## PROVIDED DATA
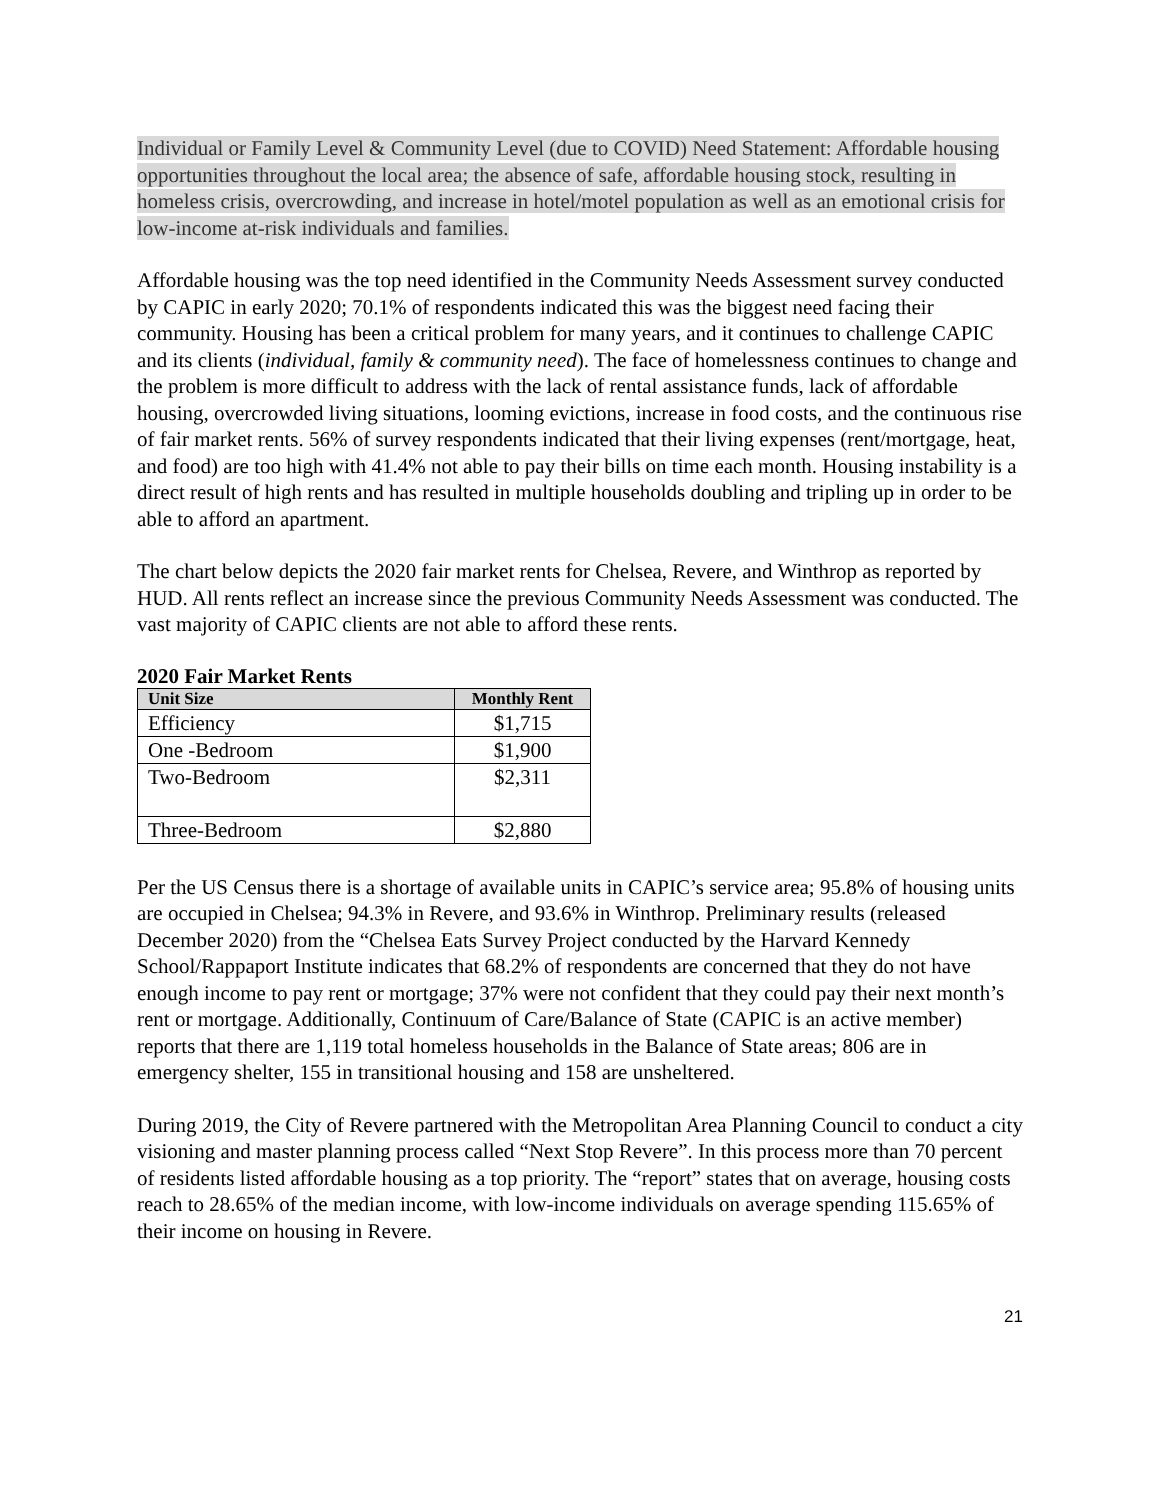Individual or Family Level & Community Level (due to COVID) Need Statement: Affordable housing opportunities throughout the local area; the absence of safe, affordable housing stock, resulting in homeless crisis, overcrowding, and increase in hotel/motel population as well as an emotional crisis for low-income at-risk individuals and families.
Affordable housing was the top need identified in the Community Needs Assessment survey conducted by CAPIC in early 2020; 70.1% of respondents indicated this was the biggest need facing their community. Housing has been a critical problem for many years, and it continues to challenge CAPIC and its clients (individual, family & community need). The face of homelessness continues to change and the problem is more difficult to address with the lack of rental assistance funds, lack of affordable housing, overcrowded living situations, looming evictions, increase in food costs, and the continuous rise of fair market rents. 56% of survey respondents indicated that their living expenses (rent/mortgage, heat, and food) are too high with 41.4% not able to pay their bills on time each month. Housing instability is a direct result of high rents and has resulted in multiple households doubling and tripling up in order to be able to afford an apartment.
The chart below depicts the 2020 fair market rents for Chelsea, Revere, and Winthrop as reported by HUD. All rents reflect an increase since the previous Community Needs Assessment was conducted. The vast majority of CAPIC clients are not able to afford these rents.
2020 Fair Market Rents
| Unit Size | Monthly Rent |
| --- | --- |
| Efficiency | $1,715 |
| One -Bedroom | $1,900 |
| Two-Bedroom | $2,311 |
| Three-Bedroom | $2,880 |
Per the US Census there is a shortage of available units in CAPIC’s service area; 95.8% of housing units are occupied in Chelsea; 94.3% in Revere, and 93.6% in Winthrop. Preliminary results (released December 2020) from the “Chelsea Eats Survey Project conducted by the Harvard Kennedy School/Rappaport Institute indicates that 68.2% of respondents are concerned that they do not have enough income to pay rent or mortgage; 37% were not confident that they could pay their next month’s rent or mortgage. Additionally, Continuum of Care/Balance of State (CAPIC is an active member) reports that there are 1,119 total homeless households in the Balance of State areas; 806 are in emergency shelter, 155 in transitional housing and 158 are unsheltered.
During 2019, the City of Revere partnered with the Metropolitan Area Planning Council to conduct a city visioning and master planning process called “Next Stop Revere”. In this process more than 70 percent of residents listed affordable housing as a top priority. The “report” states that on average, housing costs reach to 28.65% of the median income, with low-income individuals on average spending 115.65% of their income on housing in Revere.
21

## THE TASK
Using the entries above, output exactly the lines between the line holding "Three-Bedroom | $2,880 |" and the line holding "Per the US Census", end lines included, and nothing more.

## YOUR SOLUTION
| Three-Bedroom | $2,880 |
Per the US Census there is a shortage of available units in CAPIC’s service area; 95.8% of housing units are occupied in Chelsea; 94.3% in Revere, and 93.6% in Winthrop. Preliminary results (released December 2020) from the “Chelsea Eats Survey Project conducted by the Harvard Kennedy School/Rappaport Institute indicates that 68.2% of respondents are concerned that they do not have enough income to pay rent or mortgage; 37% were not confident that they could pay their next month’s rent or mortgage. Additionally, Continuum of Care/Balance of State (CAPIC is an active member) reports that there are 1,119 total homeless households in the Balance of State areas; 806 are in emergency shelter, 155 in transitional housing and 158 are unsheltered.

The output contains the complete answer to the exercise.